### [EXERCISE AIM]
Search the material for the word "remove" and copy each line that holds it.

# # # # # # #

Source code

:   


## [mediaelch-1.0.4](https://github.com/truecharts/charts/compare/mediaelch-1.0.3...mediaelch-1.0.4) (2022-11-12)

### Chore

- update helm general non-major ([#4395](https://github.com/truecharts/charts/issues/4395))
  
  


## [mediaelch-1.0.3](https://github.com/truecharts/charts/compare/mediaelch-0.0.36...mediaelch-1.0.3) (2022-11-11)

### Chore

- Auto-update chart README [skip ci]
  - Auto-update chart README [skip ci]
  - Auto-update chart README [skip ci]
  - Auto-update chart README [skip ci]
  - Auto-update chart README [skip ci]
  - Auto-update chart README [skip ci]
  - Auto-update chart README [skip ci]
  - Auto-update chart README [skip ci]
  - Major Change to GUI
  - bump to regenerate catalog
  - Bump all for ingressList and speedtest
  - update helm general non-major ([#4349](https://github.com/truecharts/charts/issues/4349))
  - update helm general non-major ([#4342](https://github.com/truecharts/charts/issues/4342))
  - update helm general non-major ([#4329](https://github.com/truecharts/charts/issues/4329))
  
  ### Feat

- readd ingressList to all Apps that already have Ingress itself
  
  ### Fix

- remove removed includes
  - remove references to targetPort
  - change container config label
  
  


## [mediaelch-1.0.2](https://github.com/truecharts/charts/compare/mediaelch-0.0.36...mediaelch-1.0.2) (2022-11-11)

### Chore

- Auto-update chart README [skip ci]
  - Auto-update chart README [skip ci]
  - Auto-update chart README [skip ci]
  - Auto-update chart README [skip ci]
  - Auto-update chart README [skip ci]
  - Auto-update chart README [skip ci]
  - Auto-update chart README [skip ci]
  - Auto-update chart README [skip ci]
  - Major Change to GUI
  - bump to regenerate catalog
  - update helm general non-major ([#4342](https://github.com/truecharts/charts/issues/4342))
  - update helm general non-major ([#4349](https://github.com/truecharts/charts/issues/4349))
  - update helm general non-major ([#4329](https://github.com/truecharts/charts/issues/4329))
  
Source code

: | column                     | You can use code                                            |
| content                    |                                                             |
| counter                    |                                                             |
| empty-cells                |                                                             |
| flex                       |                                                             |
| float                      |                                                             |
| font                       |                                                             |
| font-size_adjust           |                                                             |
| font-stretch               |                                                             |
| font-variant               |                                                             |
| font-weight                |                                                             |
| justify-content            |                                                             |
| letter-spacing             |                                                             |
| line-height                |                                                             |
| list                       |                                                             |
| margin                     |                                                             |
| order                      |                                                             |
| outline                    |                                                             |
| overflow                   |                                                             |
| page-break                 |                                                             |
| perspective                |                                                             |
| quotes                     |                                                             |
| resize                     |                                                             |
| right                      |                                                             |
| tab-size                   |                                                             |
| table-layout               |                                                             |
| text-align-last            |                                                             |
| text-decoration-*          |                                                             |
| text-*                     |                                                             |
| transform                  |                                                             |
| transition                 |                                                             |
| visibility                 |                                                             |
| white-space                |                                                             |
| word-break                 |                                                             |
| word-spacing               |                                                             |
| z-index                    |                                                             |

# # # # # # #

### [SOLUTION TO THIS TASK]
- remove removed includes
  - remove references to targetPort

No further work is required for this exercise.